We’ll load the multiprocessing
, threading
and queue
modules to do our plumbing, and the cython
extension so we can do the number crunching, as is shown in this blog post.
[1]:
%load_ext cython
import multiprocessing
import threading
import queue
We define a function that computes the sum of all primes below a certain integer n
, and don’t try to be smart about it; the point is that it needs a lot of computation. These functions are designated nogil
, so that we can be certain no Python objects are accessed. Finally we create a single Python exposed function that uses the:
with nogil:
...
statement. This is a context-manager that lifts the GIL for the duration of its contents.
[2]:
%%cython
from libc.math cimport ceil, sqrt
cdef inline int _is_prime(int n) nogil:
"""return a boolean, is the input integer a prime?"""
if n == 2:
return True
cdef int max_i = <int>ceil(sqrt(n))
cdef int i = 2
while i <= max_i:
if n % i == 0:
return False
i += 1
return True
cdef unsigned long _sum_primes(int n) nogil:
"""return sum of all primes less than n """
cdef unsigned long i = 0
cdef int x
for x in range(2, n):
if _is_prime(x):
i += x
return i
def sum_primes(int n):
with nogil:
result = _sum_primes(n)
return result
In fact, we only loaded the multiprocessing
module to get the number of CPUs on this machine. We also get a decent amount of work to do in the input_range
.
[3]:
input_range = range(int(1e6), int(2e6), int(5e4))
ncpus = multiprocessing.cpu_count()
print("We have {} cores to work on!".format(ncpus))
We have 4 cores to work on!
Single thread¶
Let’s first run our tests in a single thread:
[4]:
%%time
for i in input_range:
print(sum_primes(i), end=' ', flush=True)
print()
37550402023 41276629127 45125753695 49161463647 53433406131 57759511224 62287995772 66955471633 71881256647 76875349479 82074443256 87423357964 92878592188 98576757977 104450958704 110431974857 116581137847 122913801665 129451433482 136136977177
CPU times: user 8.62 s, sys: 5.05 ms, total: 8.62 s
Wall time: 8.63 s
Multi-threading: Worker pool¶
We can do better than that! We now create a queue containing the work to be done, and a pool of threads eating from this queue.

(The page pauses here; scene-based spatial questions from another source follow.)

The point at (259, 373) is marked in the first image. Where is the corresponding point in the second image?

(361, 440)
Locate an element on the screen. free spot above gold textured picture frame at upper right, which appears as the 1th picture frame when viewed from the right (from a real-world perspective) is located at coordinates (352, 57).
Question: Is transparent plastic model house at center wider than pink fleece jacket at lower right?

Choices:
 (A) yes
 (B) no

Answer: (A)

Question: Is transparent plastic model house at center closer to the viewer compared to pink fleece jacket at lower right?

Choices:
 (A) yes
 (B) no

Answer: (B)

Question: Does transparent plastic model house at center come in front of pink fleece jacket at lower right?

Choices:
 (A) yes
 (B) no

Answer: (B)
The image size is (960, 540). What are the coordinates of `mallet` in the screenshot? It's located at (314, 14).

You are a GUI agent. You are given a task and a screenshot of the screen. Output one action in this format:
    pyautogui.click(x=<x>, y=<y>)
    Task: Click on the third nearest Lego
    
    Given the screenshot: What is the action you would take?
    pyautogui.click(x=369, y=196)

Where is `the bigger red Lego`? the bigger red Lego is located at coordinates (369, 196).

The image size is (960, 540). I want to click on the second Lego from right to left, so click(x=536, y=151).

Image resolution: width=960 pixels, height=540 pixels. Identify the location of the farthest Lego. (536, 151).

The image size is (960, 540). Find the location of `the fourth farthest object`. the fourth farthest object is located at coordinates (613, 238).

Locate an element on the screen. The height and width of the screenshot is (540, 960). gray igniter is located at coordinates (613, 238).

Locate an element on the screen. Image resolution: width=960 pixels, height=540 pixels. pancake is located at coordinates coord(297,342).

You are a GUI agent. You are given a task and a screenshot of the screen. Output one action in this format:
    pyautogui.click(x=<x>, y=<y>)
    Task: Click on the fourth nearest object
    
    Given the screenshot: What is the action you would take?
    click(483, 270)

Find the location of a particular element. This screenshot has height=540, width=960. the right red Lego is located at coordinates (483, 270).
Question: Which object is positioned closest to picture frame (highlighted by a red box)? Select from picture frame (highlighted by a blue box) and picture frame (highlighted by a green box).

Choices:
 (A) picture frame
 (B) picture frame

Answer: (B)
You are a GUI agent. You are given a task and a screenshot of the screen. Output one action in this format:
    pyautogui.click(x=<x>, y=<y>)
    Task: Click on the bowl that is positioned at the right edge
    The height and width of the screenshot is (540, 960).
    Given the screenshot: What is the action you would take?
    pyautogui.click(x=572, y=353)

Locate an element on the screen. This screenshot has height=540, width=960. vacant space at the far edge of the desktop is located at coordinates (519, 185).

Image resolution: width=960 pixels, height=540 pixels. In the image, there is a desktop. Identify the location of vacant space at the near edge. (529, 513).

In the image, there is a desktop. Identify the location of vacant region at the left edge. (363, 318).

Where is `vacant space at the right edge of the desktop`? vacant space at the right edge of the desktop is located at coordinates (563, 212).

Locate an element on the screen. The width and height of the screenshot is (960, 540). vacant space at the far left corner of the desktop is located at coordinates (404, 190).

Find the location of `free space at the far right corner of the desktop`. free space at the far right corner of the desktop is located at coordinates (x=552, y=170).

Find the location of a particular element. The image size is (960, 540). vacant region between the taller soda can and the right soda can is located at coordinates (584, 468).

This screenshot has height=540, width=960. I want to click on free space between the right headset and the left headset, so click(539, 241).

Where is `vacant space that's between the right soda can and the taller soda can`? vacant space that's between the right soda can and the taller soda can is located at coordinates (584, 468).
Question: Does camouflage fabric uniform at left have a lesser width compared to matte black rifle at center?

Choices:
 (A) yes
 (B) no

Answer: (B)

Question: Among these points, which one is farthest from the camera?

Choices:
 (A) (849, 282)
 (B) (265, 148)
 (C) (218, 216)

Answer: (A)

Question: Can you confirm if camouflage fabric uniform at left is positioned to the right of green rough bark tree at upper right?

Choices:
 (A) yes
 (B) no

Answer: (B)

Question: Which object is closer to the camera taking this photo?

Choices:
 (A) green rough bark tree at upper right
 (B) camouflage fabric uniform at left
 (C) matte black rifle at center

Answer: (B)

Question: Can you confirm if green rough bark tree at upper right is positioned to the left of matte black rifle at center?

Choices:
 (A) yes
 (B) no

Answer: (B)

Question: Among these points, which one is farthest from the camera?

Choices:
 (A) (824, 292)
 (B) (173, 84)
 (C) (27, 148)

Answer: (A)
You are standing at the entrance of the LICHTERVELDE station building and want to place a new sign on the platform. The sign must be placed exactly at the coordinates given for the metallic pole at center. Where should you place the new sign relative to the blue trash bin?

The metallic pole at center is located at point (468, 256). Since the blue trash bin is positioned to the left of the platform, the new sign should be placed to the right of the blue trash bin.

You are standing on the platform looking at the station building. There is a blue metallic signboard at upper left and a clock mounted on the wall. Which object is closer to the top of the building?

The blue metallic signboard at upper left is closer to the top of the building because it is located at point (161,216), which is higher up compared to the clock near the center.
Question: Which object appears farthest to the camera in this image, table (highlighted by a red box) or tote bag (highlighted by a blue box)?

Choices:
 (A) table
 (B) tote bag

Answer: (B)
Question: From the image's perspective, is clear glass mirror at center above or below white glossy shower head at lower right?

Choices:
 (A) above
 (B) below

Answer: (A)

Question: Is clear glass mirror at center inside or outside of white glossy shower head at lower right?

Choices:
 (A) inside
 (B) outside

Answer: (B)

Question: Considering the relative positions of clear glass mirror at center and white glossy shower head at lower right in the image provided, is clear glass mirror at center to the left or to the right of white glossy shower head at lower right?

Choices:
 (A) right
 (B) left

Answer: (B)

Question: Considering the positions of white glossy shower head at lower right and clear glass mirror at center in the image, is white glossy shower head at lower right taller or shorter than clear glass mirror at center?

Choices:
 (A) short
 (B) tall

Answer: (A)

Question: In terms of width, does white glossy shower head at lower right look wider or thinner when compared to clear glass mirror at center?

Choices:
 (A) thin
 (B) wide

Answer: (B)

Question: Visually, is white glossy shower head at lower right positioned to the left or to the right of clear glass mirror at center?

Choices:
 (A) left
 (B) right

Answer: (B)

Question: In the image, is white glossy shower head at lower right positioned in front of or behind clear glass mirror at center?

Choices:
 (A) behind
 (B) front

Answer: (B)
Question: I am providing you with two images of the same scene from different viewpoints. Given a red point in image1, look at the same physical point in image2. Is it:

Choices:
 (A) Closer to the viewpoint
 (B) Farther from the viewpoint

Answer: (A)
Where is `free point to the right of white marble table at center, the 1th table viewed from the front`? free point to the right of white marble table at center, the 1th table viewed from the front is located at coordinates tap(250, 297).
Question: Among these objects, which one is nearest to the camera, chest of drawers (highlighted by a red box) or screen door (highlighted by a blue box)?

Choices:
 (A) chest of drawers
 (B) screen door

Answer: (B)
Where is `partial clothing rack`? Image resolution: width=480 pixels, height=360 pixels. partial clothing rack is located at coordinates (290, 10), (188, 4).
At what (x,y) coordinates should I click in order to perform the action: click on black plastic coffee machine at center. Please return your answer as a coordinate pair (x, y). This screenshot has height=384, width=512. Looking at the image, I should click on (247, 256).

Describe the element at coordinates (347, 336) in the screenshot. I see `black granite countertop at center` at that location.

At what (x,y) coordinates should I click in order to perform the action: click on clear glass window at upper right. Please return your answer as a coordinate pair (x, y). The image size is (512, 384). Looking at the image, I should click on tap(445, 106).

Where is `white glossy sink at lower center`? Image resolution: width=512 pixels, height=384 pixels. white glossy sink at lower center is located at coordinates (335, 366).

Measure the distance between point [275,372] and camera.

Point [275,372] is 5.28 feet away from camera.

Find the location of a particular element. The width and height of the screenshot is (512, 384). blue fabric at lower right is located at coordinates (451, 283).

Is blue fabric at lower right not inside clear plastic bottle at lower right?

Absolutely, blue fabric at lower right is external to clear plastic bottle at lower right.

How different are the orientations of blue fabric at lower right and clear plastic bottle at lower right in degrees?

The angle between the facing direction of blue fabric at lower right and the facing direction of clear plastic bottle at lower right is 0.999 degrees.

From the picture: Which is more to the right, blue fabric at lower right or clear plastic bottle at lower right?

The workers will keep on working as long as the queue has work for them.
[5]:
%%time
### We need to define a worker function that fetches jobs from the queue.
def worker(q):
while True:
try:
x = q.get(block=False)
print(sum_primes(x), end=' ', flush=True)
except queue.Empty:
break
### Create the queue, and fill it with input values
work_queue = queue.Queue()
for i in input_range:
work_queue.put(i)
### Start a number of threads
threads = [
threading.Thread(target=worker, args=(work_queue,))
for i in range(ncpus)]
for t in threads:
t.start()
### Wait until all of them are done
for t in threads:
t.join()
print()
37550402023 41276629127 45125753695 49161463647 53433406131 57759511224 62287995772 66955471633 71881256647 76875349479 82074443256 87423357964 92878592188 98576757977 104450958704 110431974857 116581137847 122913801665 129451433482 136136977177
CPU times: user 14.7 s, sys: 9.1 ms, total: 14.7 s
Wall time: 3.98 s
Using Noodles¶
On my laptop, a dual-core hyper-threaded Intel(R) Core(TM) i5-5300U CPU
, this runs just over two times faster than the single threaded code. However, setting up a queue and a pool of workers is quite cumbersome. Also, this approach doesn’t scale up if the dependencies between our computations get more complex. Next we’ll use Noodles to provide the multi-threaded environment to execute our work. We’ll need three functions:
schedule
to decorate our work functionrun_parallel
to run the work in parallelgather
to collect our work into a workflow
[6]:
from noodles import (schedule, run_parallel, gather)
[7]:
%%time
@schedule
def s_sum_primes(n):
result = sum_primes(n)
print(result, end=' ', flush=True)
return result
p_prime_sums = gather(*(s_sum_primes(i) for i in input_range))
prime_sums = run_parallel(p_prime_sums, n_threads=ncpus)
print()
37550402023 41276629127 45125753695 49161463647 53433406131 57759511224 62287995772 66955471633 71881256647 76875349479 82074443256 87423357964 92878592188 98576757977 104450958704 110431974857 116581137847 122913801665 129451433482 136136977177
CPU times: user 14.7 s, sys: 11.8 ms, total: 14.7 s
Wall time: 4.08 s
That does look much nicer! We have much less code, the code we do have is clearly separating function and form, and this approach is easily expandable to more complex situations.